Alexej Kurtow, Präsident der Russischen Vereinigung politischer Berater, ist der Auffassung, dass die Erklärung Wolkows – Nawalny kann durch keinen ersetzt werden – tatsächlich eine sehr traurige sei. Der Experte unterstrich: „Unter solchen Bedingungen ist es schwer, über irgendetwas anderes, außer über die Prüfungen zu schreiben. Unter solchen Bedingungen ist es schwer, selbst solche Mitteilung zu veröffentlichen. Und wenn Nawalny anfängt, politische Aufrufe und Appelle zu schreiben, wird die Kontrolle über den Kommunikationskanal verschärft“.

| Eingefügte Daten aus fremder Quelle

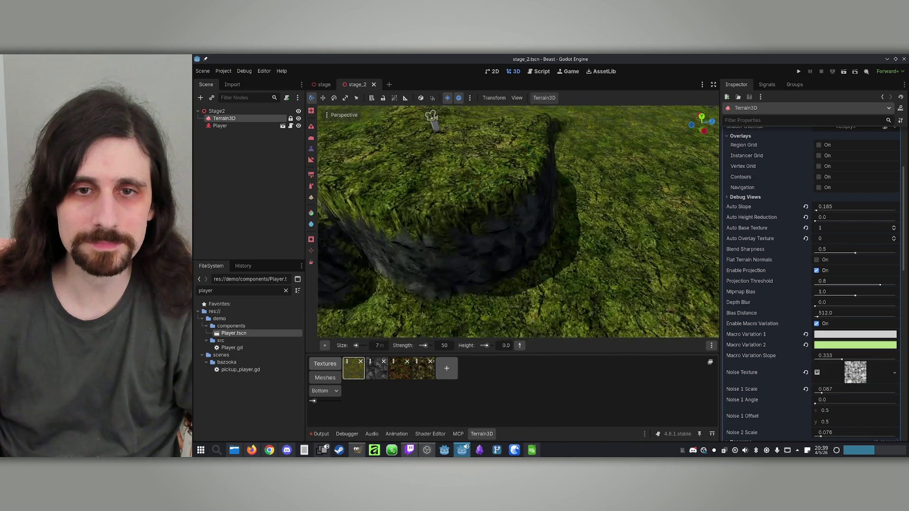
left_click_drag(483, 171, 460, 165)
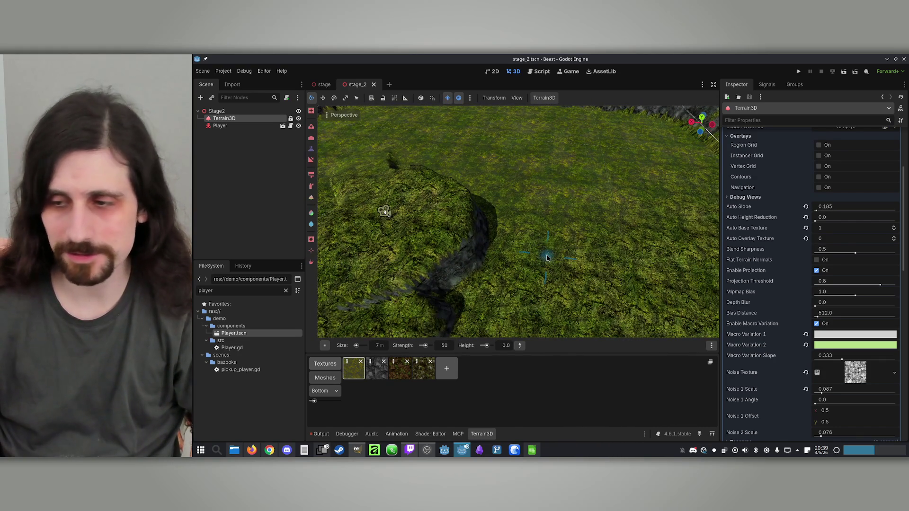
scroll(547, 258, "down", 2)
scroll(564, 265, "down", 3)
mouse_move(501, 199)
left_mouse_down()
mouse_move(500, 142)
mouse_move(501, 199)
left_mouse_up()
scroll(542, 236, "up", 5)
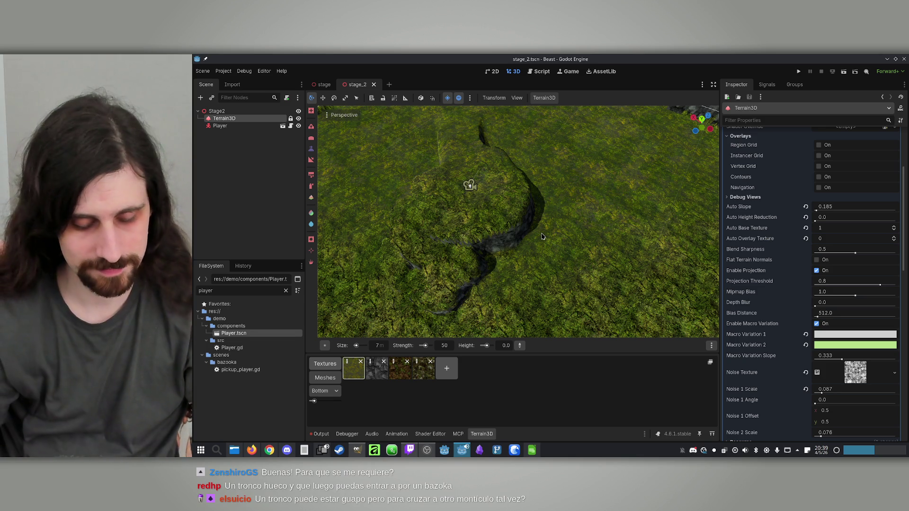
left_click_drag(542, 236, 592, 237)
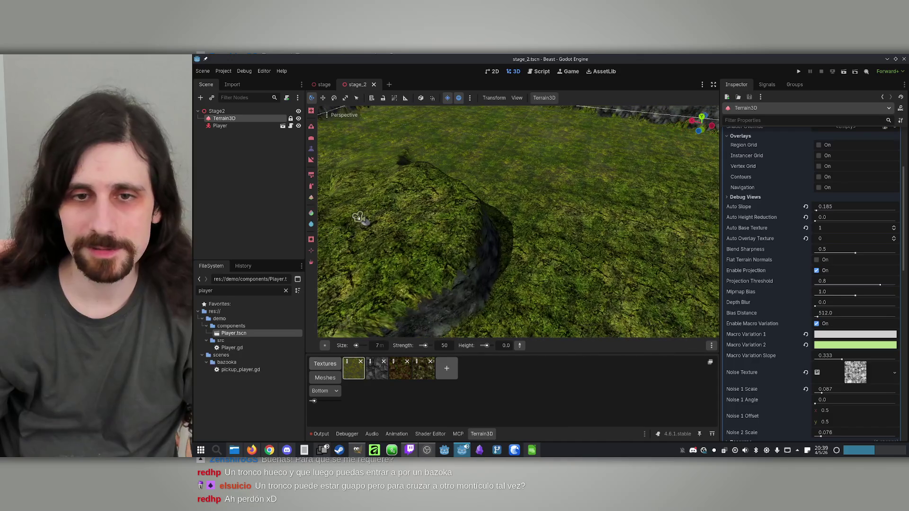
scroll(581, 253, "up", 2)
scroll(581, 253, "up", 2)
scroll(655, 263, "up", 2)
scroll(660, 263, "up", 5)
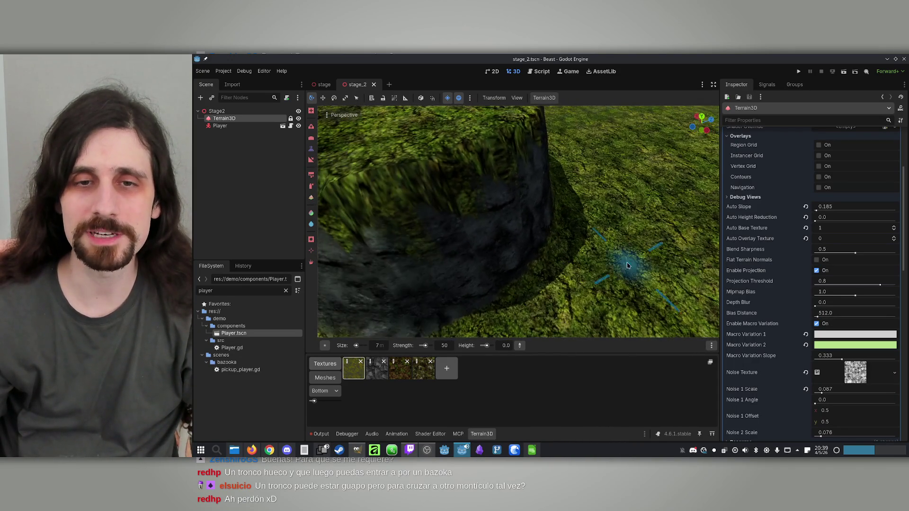
left_click_drag(634, 268, 634, 223)
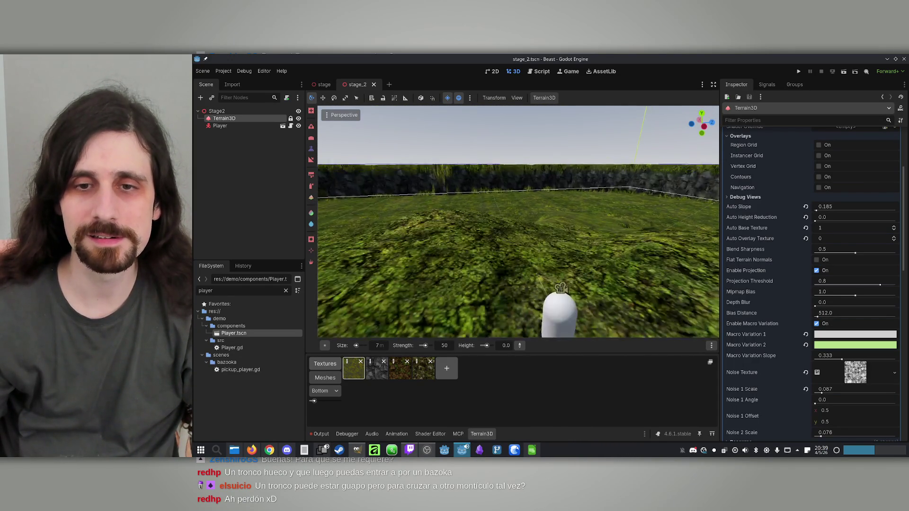
scroll(518, 222, "down", 4)
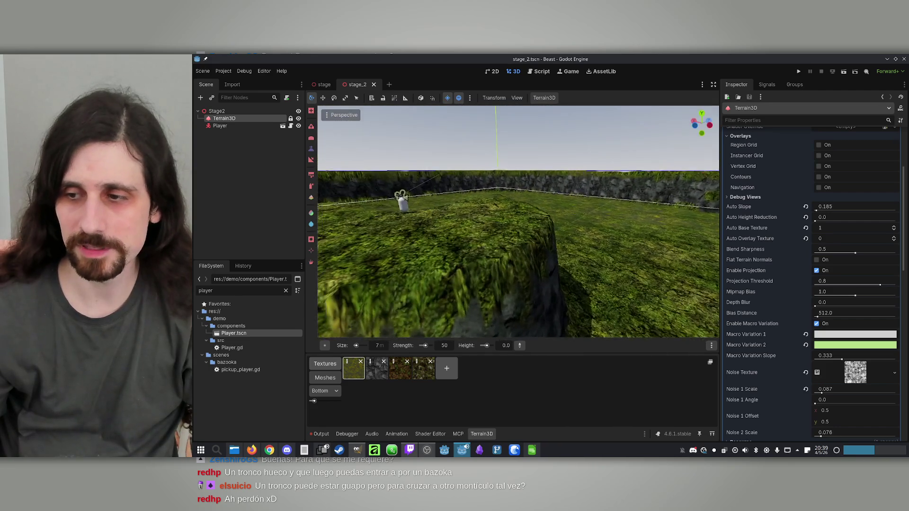
left_click_drag(492, 215, 462, 258)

Derweil ist offenkundig „Jabloko“ als wichtigste Oppositionskraft bestrebt, zu einem Nutznießer der Inhaftierung Nawalnys zu werden. In einem seiner jüngsten Artikel erklärte Jawlinskij, dass „die Putin-Macht das Land mit Hilfe von Angst lenkt. Andere Hebel hat das System nicht“, und „solche Institute wie Wahlen, der Schutz der Menschenrechte und Justiz sind nicht vorhanden“. Jawlinskij ist der Auffassung, dass „die Hauptgefahr für Russland die nicht wechselnden und durch nichts eingeschränkten Herrschenden sind, die darauf aus sind, den Menschen die Freiheit zu nehmen und das Leben eines jeden total unterzuordnen“. Es scheint, dass die „Jabloko“-Vertreter objektiv in den Vordergrund rücken. Und obgleich natürlich keiner denkt, Nawalny direkt zu ersetzen, gibt Jawlinskij zu verstehen, dass ohne seine Partei keinerlei Pläne der Nawalny-Vertreter realisierbar seien. Bezeichnend ist, dass sich derzeit diese beiden Kräfte irgendwie auf keine Auseinandersetzung miteinander einlassen.

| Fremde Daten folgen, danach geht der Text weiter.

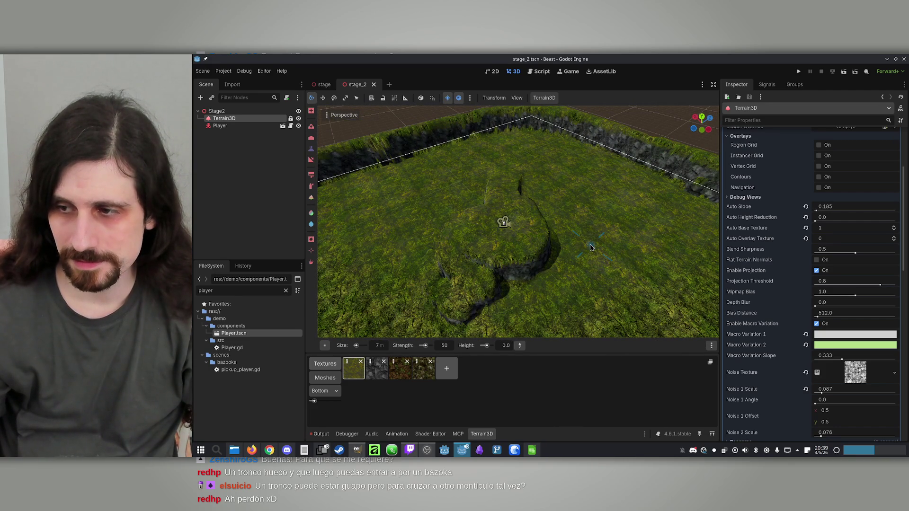
scroll(519, 222, "down", 3)
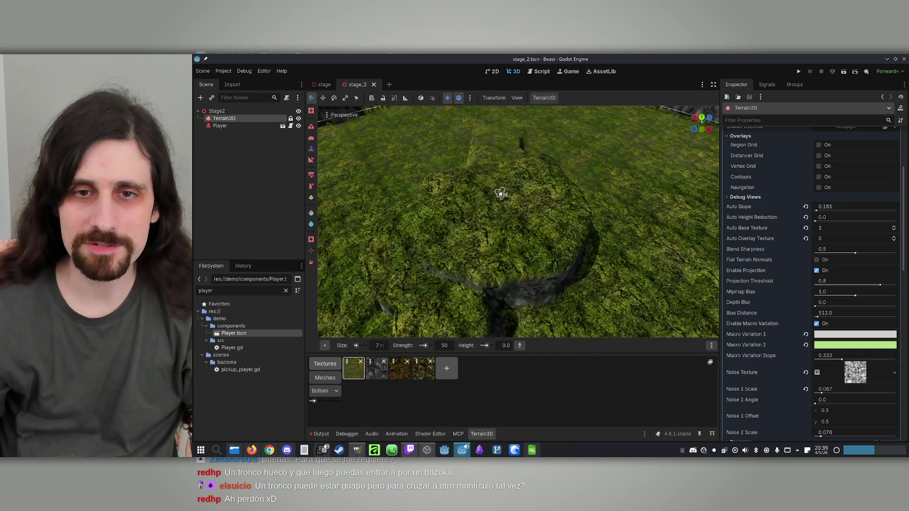
scroll(519, 223, "down", 3)
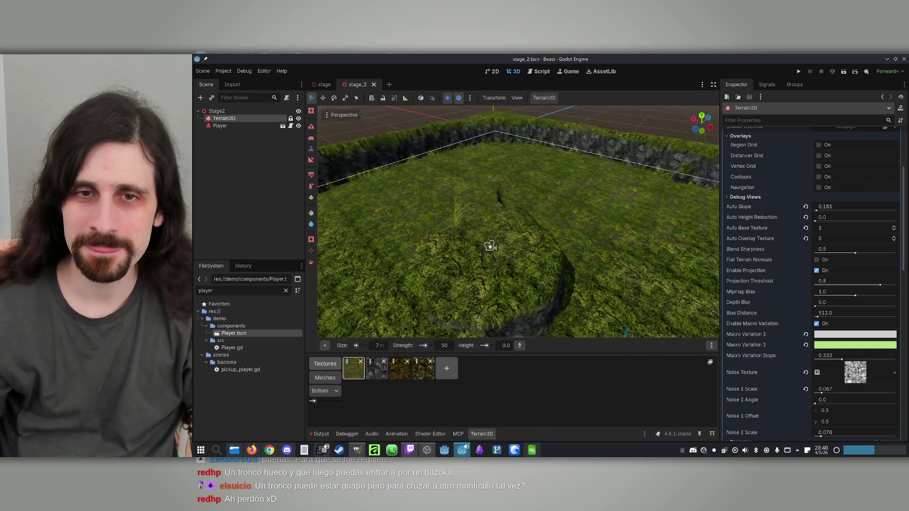
scroll(519, 223, "down", 3)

Makarkin betonte, dass es bisher verfrüht sei, über „Jabloko“ als einen Benefiziar der Proteste zu sprechen. „Potenziell – ja. Die „Jabloko“-Vertreter ziehen als einzige liberale registrierte Partei einen Gewinn daraus. Und Wolkow als ein erfahrener Politiker beeilt sich nicht, eindeutige Erklärungen abzugeben, wobei er versteht, dass auf irgendeiner Etappe „Jabloko“ zu einem Verbündeten werden kann. Vorerst aber sind viele Wähler über den Artikel von Jawlinskij mit einer Kritik an Nawalny verärgert. Obgleich im Weiteren alles davon abhängen wird, wie sich die Partei verhalten wird. Wenn bis Ende des Sommers klar wird, dass ihr Rating drei Prozent erreicht hat, werden die Chancen bei den Wahlen zunehmen. Und die Nawalny-Vertreter werden entsprechend der Situation agieren“. „Jabloko“ wird jedoch vor der Entscheidung stehen werden: Nawalny-Vertreter von der Partei zulassen oder nicht. Im ersten Fall würde dies bedeuten, zusätzliche Stimmen zu gewinnen, sich aber endgültig mit den Herrschenden zu überwerfen.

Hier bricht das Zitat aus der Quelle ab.